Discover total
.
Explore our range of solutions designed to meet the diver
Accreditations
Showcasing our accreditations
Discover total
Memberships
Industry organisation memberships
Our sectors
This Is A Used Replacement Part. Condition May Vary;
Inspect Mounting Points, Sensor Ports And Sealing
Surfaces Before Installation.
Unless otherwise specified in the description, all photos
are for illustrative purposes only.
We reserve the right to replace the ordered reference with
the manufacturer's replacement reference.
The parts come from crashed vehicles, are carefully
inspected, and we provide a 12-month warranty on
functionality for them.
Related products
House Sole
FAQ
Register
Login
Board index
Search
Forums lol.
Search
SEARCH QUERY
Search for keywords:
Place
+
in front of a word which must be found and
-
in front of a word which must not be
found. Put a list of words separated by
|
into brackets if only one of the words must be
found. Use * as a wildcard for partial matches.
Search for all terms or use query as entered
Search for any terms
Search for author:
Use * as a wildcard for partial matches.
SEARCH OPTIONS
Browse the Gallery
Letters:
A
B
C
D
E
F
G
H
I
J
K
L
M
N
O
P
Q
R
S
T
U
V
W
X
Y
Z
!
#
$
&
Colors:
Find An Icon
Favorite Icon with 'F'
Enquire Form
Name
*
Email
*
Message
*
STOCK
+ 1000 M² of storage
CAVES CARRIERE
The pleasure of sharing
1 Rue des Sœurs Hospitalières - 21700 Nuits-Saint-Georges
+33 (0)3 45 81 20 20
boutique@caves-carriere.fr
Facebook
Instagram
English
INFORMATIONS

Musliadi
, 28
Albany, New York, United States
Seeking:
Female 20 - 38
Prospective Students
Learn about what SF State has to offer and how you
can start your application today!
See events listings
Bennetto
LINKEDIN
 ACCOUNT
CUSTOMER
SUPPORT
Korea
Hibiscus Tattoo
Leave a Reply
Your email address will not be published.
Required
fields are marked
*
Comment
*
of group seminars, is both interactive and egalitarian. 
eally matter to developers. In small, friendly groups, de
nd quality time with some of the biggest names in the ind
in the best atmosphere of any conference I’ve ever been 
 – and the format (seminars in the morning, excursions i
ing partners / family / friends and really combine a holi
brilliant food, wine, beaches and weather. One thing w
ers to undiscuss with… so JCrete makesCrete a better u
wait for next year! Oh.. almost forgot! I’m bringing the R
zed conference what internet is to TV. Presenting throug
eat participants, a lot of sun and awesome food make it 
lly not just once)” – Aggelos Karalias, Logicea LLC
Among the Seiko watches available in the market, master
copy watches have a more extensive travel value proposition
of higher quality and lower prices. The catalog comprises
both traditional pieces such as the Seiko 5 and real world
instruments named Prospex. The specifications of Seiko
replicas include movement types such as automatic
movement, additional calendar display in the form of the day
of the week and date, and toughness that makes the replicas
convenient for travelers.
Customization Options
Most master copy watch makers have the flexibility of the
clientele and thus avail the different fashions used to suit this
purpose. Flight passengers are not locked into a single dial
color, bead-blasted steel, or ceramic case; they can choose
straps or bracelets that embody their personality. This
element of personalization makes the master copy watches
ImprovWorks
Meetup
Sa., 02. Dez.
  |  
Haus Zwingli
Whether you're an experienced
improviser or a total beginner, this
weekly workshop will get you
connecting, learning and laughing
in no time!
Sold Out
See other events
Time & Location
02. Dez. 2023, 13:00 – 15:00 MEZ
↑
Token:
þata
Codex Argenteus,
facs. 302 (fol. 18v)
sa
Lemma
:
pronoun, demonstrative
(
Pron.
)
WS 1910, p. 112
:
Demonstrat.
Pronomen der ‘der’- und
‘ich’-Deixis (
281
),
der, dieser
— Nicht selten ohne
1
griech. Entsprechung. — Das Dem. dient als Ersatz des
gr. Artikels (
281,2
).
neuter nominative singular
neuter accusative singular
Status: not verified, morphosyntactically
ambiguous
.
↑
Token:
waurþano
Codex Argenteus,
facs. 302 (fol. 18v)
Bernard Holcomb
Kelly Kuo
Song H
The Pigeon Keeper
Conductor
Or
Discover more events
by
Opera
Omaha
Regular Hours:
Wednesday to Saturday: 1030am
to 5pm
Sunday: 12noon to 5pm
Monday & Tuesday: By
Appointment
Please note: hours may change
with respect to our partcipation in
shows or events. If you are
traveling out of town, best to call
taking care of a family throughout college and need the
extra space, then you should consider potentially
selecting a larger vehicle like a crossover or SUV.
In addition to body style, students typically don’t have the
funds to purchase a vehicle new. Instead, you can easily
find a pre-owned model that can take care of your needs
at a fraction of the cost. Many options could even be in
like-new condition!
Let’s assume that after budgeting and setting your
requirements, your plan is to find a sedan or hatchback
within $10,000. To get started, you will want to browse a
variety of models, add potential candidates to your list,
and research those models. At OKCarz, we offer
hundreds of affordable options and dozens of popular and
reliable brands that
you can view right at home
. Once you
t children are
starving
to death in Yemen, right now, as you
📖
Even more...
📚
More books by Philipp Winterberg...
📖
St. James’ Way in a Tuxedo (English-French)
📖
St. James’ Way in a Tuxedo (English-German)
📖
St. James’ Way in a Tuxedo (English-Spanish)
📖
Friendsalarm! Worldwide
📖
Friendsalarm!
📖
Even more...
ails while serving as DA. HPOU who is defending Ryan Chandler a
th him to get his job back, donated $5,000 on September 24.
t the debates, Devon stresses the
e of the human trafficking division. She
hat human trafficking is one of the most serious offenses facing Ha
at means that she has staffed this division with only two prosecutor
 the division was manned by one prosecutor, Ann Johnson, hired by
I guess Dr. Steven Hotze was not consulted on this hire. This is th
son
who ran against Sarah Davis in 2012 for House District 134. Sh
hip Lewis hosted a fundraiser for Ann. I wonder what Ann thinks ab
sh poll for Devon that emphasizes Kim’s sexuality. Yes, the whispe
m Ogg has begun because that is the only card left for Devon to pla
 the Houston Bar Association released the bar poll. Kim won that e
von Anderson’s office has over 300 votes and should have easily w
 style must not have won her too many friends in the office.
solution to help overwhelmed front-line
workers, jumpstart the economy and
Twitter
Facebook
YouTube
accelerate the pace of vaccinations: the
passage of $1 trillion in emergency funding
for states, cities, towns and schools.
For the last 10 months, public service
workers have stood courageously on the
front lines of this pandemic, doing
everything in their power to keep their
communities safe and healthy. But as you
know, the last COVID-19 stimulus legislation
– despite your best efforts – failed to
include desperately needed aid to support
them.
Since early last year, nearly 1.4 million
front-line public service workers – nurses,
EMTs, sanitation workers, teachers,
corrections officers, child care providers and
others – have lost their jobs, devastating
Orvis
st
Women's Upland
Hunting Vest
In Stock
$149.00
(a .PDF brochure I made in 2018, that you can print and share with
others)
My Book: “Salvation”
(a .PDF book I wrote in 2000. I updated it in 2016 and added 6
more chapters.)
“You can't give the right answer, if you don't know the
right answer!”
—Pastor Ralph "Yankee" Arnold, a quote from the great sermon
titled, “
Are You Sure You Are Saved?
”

■ **Assigned task**
Write out the listing word for word, starting at its very first line and ending at the line containing "found. Use *". Include both of those lines and nothing after them.

■ **Expected output**
Discover total
.
Explore our range of solutions designed to meet the diver
Accreditations
Showcasing our accreditations
Discover total
Memberships
Industry organisation memberships
Our sectors
This Is A Used Replacement Part. Condition May Vary;
Inspect Mounting Points, Sensor Ports And Sealing
Surfaces Before Installation.
Unless otherwise specified in the description, all photos
are for illustrative purposes only.
We reserve the right to replace the ordered reference with
the manufacturer's replacement reference.
The parts come from crashed vehicles, are carefully
inspected, and we provide a 12-month warranty on
functionality for them.
Related products
House Sole
FAQ
Register
Login
Board index
Search
Forums lol.
Search
SEARCH QUERY
Search for keywords:
Place
+
in front of a word which must be found and
-
in front of a word which must not be
found. Put a list of words separated by
|
into brackets if only one of the words must be
found. Use * as a wildcard for partial matches.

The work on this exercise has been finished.